Data excerpts:
■ ■ ■ ■

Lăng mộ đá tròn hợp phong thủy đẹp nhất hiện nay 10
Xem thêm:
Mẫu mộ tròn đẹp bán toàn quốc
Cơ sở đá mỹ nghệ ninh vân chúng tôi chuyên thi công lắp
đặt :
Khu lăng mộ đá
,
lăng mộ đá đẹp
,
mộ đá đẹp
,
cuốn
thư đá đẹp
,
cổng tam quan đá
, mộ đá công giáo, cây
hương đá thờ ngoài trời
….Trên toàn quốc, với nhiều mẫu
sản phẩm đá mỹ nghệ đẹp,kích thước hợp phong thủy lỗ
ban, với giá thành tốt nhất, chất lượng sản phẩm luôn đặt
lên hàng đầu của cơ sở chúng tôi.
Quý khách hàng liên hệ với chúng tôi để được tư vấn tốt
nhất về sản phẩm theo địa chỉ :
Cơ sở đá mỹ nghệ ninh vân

■ ■ ■ ■

Copy the data above in full, exactly as it reads.

Response below:
Lăng mộ đá tròn hợp phong thủy đẹp nhất hiện nay 10
Xem thêm:
Mẫu mộ tròn đẹp bán toàn quốc
Cơ sở đá mỹ nghệ ninh vân chúng tôi chuyên thi công lắp
đặt :
Khu lăng mộ đá
,
lăng mộ đá đẹp
,
mộ đá đẹp
,
cuốn
thư đá đẹp
,
cổng tam quan đá
, mộ đá công giáo, cây
hương đá thờ ngoài trời
….Trên toàn quốc, với nhiều mẫu
sản phẩm đá mỹ nghệ đẹp,kích thước hợp phong thủy lỗ
ban, với giá thành tốt nhất, chất lượng sản phẩm luôn đặt
lên hàng đầu của cơ sở chúng tôi.
Quý khách hàng liên hệ với chúng tôi để được tư vấn tốt
nhất về sản phẩm theo địa chỉ :
Cơ sở đá mỹ nghệ ninh vân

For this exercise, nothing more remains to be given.